Programming Lab #1:


Assigned: Thu 12 Feb 1998

Due: Thu 19 Feb 1998
New Due Date: Thu 26 Feb 1998


General description

For this project you will write a program which:

  • reads in an arithmetic expression in postfix syntax,
  • builds an expression tree using a stack,
  • prints the tree out in an "outline style", and
  • evaluates the expression using a recursive evaluator.
The basic ideas behind all of these tasks, some informative diagrams and much of the code, as well, are given in Section 11.2 of the Weiss text (p. 313 and following). There are basically three differences in this assignemnt from what is discussed in the text:
  1. I have decided not to require infix to postfix conversion (since the code to do this is given in the text, it would just be rote work to type it in);
  2. you will build a tree using a stack, rather than just compute the value of the expression;
  3. finally, you will have to print the resulting tree.
Note that you should handle the same set of operators and numbers as in the example in the book, but that you need not be concerned with issues of precedence or associativity, since expressions in postfix form are unambiguous.

Note also that you will not have to print the tree in a level-order fashion, using a queue, as we discussed in class: this would probably be too difficult for a first assignment. Instead, you are only required to print the tree in an indented outline style, using tabs and returns. Each node should be tabbed in as many times as it is levels deep in the tree, with the children of any given node printed below it. The left child of a node should be printed on the line immediately below that node, but indented one tab further, followed by the descendants of that child, then followed by the right child and its descendants. For example, the following tree would correspond to the output shown below: 

Input read:

  2 3 5 - * 4 +

Printed version of tree:

  +
    *
      2
      -
        3
        5
    4

Value of expression:

  0

For more details, see the various sections below.

Logistics

We will be using Symantec Cafe (Java) under Windows 95 for programming projects this semester. You should already be familiar with the use of this environment, either from a previous course or from self-study during the "lead time" that was granted during the frist few weeks of class. If you are not familiar with Java or Symantec Cafe, you may wish to pair up with a student who is.

Under such circumstances, it would be unwise for either party to allow the Java-knowledgable partner to dominate the coding aspects of the lab

Input, output and error-checking

I will provide sample input and output files in a class directory by this weekend; the sample given above should serve until then. You should write some of your own test inputs for debugging purposes in any case. For convenience, your program should be able to read and process multiple successive input expressions until, say, the end of the input stream is reached. If there is any sort of error in a given expression, you should note it and continue to read in more expressions. Errors you should catch include:

  • bad character in the input (e.g., "z");
  • too few operators (i.e., more than one operand left on the stack);
  • too few operands (i.e., attempt to pop an empty stack).

Note that I will be likely ask you to demonstrate your program on samples other than the ones provided in the directory mentioned above; be prepared.

Assessment

Your project will be assessed on the basis of both a "live" demonstration and a hard copy description and print-out of the project code.

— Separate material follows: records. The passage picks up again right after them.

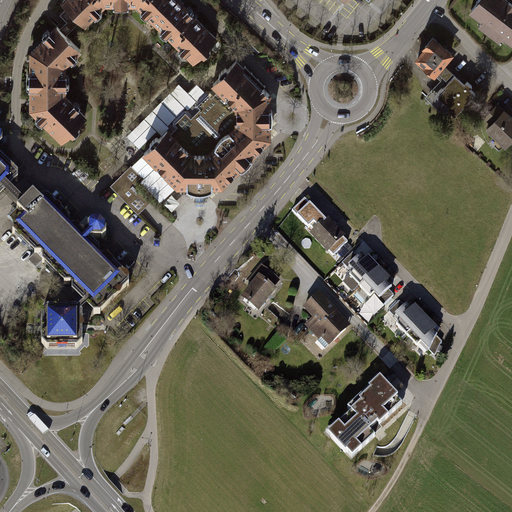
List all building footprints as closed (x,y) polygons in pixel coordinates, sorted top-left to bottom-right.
[(60,0),(85,24),(106,4),(104,0),(60,0)] [(220,34),(184,0),(138,0),(137,4),(194,59),(220,34)] [(511,2),(509,0),(477,0),(470,10),(481,19),(478,23),(497,38),(501,34),(511,43),(511,2)] [(30,50),(31,78),(64,78),(64,65),(80,50),(56,25),(30,50)] [(426,49),(418,59),(435,73),(452,53),(434,37),(425,48),(426,49)] [(165,127),(139,151),(141,153),(174,187),(183,187),(193,192),(193,201),(200,201),(206,201),(206,190),(211,187),(221,187),(269,137),(269,114),(269,92),(233,57),(208,82),(212,86),(233,107),(233,123),(205,150),(188,150),(169,131),(165,127)] [(455,77),(438,95),(456,112),(473,95),(455,77)] [(64,93),(64,78),(31,78),(31,108),(59,138),(84,115),(64,93)] [(175,124),(169,131),(188,150),(205,150),(233,123),(233,107),(212,86),(207,90),(204,90),(193,101),(193,106),(195,109),(190,113),(185,109),(172,121),(175,124)] [(492,124),(488,129),(506,145),(511,138),(511,117),(505,111),(502,114),(495,108),(485,118),(492,124)] [(0,196),(4,193),(8,189),(19,177),(0,159),(0,146),(3,143),(3,135),(0,132),(0,196)] [(129,165),(139,176),(160,199),(174,187),(141,153),(129,165)] [(108,184),(135,212),(148,200),(132,183),(139,176),(129,165),(108,184)] [(26,219),(15,229),(86,302),(89,306),(98,314),(130,282),(90,242),(93,239),(103,239),(107,234),(107,225),(102,220),(94,220),(89,225),(89,235),(86,238),(46,198),(41,203),(34,195),(24,205),(17,198),(8,189),(4,193),(14,202),(20,208),(18,210),(26,219)] [(166,202),(174,211),(182,203),(174,195),(166,202)] [(346,237),(328,217),(310,232),(329,253),(346,237)] [(353,252),(342,263),(353,274),(344,282),(353,291),(359,285),(360,286),(379,268),(368,257),(366,259),(361,254),(358,257),(353,252)] [(254,284),(242,298),(259,312),(277,290),(274,288),(279,281),(262,267),(250,281),(254,284)] [(391,280),(379,268),(360,286),(370,297),(373,294),(384,306),(394,296),(389,290),(392,287),(388,283),(391,280)] [(352,325),(320,293),(303,309),(313,319),(305,326),(328,349),(352,325)] [(78,311),(45,310),(44,347),(81,347),(81,313),(89,306),(86,302),(78,311)] [(407,336),(426,317),(415,306),(413,309),(408,304),(405,307),(400,302),(390,312),(400,323),(397,326),(407,336)] [(426,317),(407,336),(417,347),(420,344),(428,352),(429,350),(435,356),(442,341),(437,336),(438,334),(435,332),(437,329),(426,317)] [(371,434),(404,404),(377,375),(366,385),(369,389),(348,408),(352,412),(337,426),(334,422),(324,431),(350,460),(375,437),(371,434)]
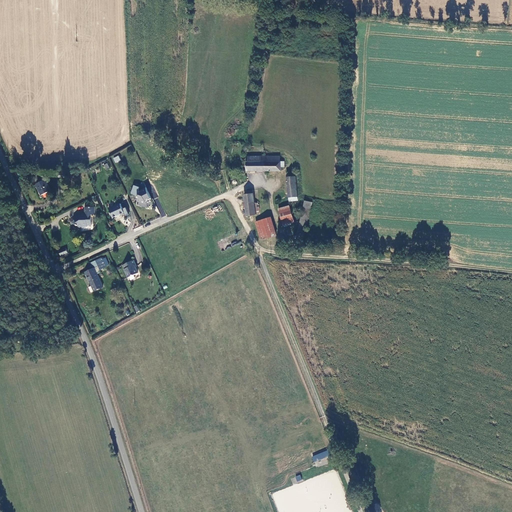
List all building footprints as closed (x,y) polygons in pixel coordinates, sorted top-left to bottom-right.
[(245,159),(245,173),(281,172),(281,159),(245,159)] [(37,182),(42,193),(52,189),(47,177),(37,182)] [(287,179),(289,199),(297,198),(296,179),(287,179)] [(246,189),(250,215),(259,214),(255,187),(246,189)] [(151,200),(146,188),(140,191),(138,202),(144,205),(145,202),(151,200)] [(108,209),(113,218),(124,214),(120,204),(108,209)] [(306,204),(297,241),(303,243),(313,206),(306,204)] [(289,205),(277,208),(283,227),(294,223),(289,205)] [(93,214),(93,207),(84,208),(84,214),(78,213),(73,216),(73,219),(70,220),(71,224),(75,223),(76,225),(79,225),(79,226),(84,226),(85,223),(89,222),(89,215),(93,214)] [(259,240),(276,236),(271,217),(255,221),(259,240)] [(96,263),(99,271),(105,269),(101,260),(96,263)] [(121,267),(126,278),(137,273),(132,262),(121,267)] [(84,273),(93,292),(102,288),(93,269),(84,273)] [(313,462),(330,456),(327,450),(311,457),(313,462)]
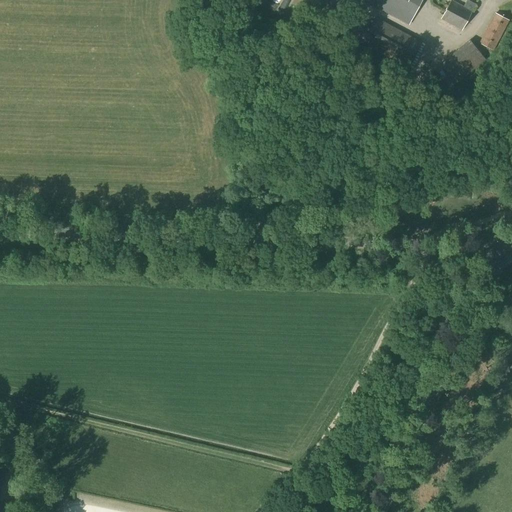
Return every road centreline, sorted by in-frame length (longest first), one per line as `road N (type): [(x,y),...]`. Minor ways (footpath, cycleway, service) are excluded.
road 1 (tertiary): [(500,248),(0,233)]
road 2 (tertiary): [(380,511),(500,248)]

The printed version should specify both members of your group and should specifically mention any free late days used, remaining problems or bugs, special enhancements, etc. In addition to "raw code", you should include a brief introduction describing anything that is special in your approach to the problem (bugs, enhancements, etc., should also be mentioned here).

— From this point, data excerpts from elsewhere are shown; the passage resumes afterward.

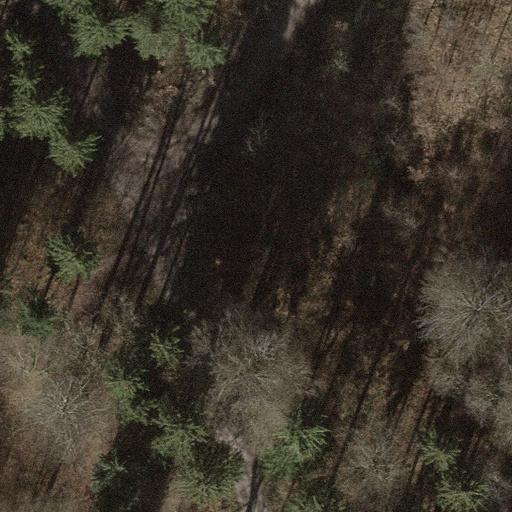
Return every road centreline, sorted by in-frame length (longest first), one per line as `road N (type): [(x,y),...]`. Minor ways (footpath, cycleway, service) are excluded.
road 1 (track): [(259,511),(161,225),(75,58),(28,0)]
road 2 (track): [(314,0),(161,225)]
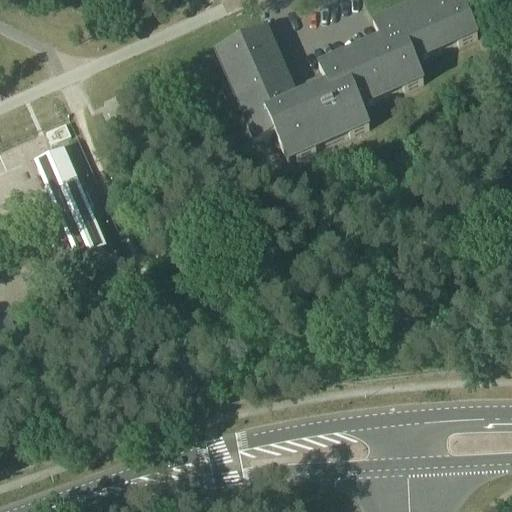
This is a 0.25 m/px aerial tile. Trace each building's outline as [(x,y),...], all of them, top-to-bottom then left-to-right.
[(265,37),(264,36),(212,59),(221,79),(223,78),(245,130),(244,130),(252,148),(271,140),(286,172),(288,171),(287,169),(294,166),(295,167),(314,159),(313,157),(347,142),(348,144),(367,136),(358,116),(401,97),(401,98),(421,90),(412,70),(455,51),(456,53),(475,44),(455,0),(434,0),(423,5),(424,7),(390,22),(389,20),(370,29),(379,49),(337,67),(336,66),(316,74),(321,85),(290,99),(275,66),(277,65),(269,46),(267,47),(263,38),(265,37)] [(115,103),(103,108),(114,132),(117,130),(126,127),(120,114),(115,103)] [(51,150),(52,149),(70,141),(65,129),(45,138),(51,150)] [(54,226),(59,224),(78,267),(107,254),(65,157),(36,170),(55,215),(50,217),(54,226)] [(7,315),(0,317),(0,328),(6,341),(17,337),(7,315)]
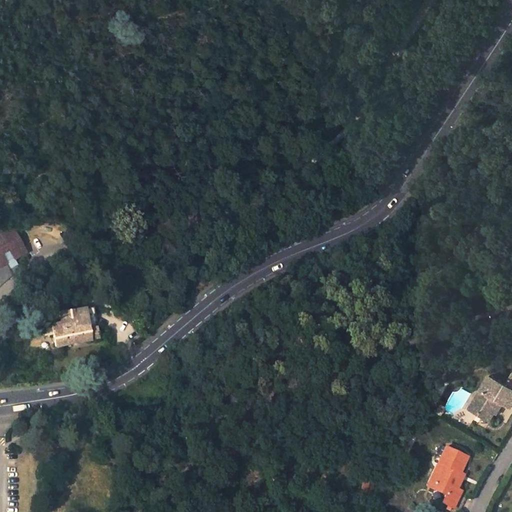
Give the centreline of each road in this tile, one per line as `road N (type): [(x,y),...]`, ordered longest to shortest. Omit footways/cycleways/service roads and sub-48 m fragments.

I will be available in lab on Monday mornings from 10:00 - 11:30 for demonstrations. You may also demonstrate at other times (Thursday morning office hours will likely be popular), including by appointment, but you must demonstrate your project and hand in your hard copy by the due date unless you receive a specific provision otherwise (see also the information about free late days on the syllabus).

You may work in groups of two; this is not an absolute requirement, but is strongly recommended. If you cannot find a partner, please see me and I will make arrangements.

Enhancements

Part of the goal of the programming projects in this course is to give you the opportunity to develop some significant programs, and thus to exercise both your design and coding skills. If you find that the assignment is not challenging enough and you wish to do some extra work, there are a number of things you could do to "add value" to the assignment, say for example printing out the infix version of the expression or (more ambitiously) drawing the tree in a graphics window.

In any case, no such enhancements are required: enhanced versions of projects may help your grade a bit, but you will have the opportunity to earn an "A" in the course even if you only meet the minimum assignment requirements.